(Work instruction):
Copy out, word for word, the part of the records that begins with the line containing "### 🔧 Backend Changes" and ends with the line containing "- ✅ Added health check endpoint", including both of those lines.

____

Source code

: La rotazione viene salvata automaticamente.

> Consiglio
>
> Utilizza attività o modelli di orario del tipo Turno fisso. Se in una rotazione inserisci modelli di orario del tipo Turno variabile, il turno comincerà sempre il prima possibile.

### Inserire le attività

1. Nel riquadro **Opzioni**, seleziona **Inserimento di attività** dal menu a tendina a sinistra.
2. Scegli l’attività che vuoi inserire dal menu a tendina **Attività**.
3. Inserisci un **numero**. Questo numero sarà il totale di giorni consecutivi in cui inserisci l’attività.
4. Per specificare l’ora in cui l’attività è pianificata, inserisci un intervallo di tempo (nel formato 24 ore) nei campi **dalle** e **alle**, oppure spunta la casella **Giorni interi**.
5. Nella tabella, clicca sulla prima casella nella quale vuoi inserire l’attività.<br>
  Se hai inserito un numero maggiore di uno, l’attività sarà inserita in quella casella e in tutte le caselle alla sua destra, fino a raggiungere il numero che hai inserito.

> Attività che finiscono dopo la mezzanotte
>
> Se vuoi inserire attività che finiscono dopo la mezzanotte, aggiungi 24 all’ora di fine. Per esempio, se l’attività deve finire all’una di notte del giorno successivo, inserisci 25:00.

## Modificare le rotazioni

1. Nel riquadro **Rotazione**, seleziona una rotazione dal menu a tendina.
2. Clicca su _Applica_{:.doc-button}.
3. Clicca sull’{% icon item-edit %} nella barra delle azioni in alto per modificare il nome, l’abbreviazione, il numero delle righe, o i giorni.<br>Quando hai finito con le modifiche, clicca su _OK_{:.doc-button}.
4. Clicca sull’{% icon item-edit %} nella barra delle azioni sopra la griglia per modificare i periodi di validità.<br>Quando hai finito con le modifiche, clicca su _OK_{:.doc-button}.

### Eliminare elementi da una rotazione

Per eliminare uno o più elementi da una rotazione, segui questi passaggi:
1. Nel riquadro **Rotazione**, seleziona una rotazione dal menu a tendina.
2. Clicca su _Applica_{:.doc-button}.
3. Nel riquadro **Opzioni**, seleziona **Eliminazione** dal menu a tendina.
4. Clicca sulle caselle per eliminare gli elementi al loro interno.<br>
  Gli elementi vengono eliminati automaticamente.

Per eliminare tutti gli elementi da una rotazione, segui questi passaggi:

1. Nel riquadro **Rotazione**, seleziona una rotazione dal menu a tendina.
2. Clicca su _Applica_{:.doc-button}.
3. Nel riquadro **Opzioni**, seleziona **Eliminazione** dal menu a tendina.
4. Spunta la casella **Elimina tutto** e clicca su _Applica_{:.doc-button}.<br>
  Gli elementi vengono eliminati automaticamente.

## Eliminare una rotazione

____

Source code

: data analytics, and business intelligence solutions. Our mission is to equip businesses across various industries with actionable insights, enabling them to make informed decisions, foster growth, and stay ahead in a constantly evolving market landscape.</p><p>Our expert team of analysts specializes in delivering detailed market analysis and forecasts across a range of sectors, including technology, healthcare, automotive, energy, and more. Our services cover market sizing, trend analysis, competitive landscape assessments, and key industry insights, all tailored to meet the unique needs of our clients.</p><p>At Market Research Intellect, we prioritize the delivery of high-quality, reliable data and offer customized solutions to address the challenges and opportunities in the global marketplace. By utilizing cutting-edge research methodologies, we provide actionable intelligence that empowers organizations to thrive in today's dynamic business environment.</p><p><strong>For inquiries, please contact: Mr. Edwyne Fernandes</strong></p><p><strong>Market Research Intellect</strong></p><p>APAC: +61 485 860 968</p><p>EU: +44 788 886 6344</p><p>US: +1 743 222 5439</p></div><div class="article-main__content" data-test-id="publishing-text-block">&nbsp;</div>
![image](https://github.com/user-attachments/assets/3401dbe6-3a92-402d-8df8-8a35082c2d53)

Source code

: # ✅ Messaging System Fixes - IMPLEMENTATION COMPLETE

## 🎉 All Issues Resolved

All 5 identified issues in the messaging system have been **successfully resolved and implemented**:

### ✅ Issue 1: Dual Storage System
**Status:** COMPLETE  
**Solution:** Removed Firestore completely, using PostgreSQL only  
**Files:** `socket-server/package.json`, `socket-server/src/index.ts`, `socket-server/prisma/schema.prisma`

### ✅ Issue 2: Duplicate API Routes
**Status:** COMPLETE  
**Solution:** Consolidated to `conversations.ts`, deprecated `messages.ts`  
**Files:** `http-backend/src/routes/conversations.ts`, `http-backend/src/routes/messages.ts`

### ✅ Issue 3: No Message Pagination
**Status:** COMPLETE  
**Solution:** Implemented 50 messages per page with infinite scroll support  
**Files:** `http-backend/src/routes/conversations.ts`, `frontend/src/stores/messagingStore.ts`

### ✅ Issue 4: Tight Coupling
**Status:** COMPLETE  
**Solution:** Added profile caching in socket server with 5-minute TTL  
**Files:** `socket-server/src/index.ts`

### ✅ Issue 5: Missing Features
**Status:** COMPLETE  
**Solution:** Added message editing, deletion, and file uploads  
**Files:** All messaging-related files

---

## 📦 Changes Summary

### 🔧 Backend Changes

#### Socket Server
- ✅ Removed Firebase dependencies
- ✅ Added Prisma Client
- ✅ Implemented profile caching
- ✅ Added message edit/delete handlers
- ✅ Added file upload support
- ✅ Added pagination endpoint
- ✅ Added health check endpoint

____

(Response for this exercise):
### 🔧 Backend Changes

#### Socket Server
- ✅ Removed Firebase dependencies
- ✅ Added Prisma Client
- ✅ Implemented profile caching
- ✅ Added message edit/delete handlers
- ✅ Added file upload support
- ✅ Added pagination endpoint
- ✅ Added health check endpoint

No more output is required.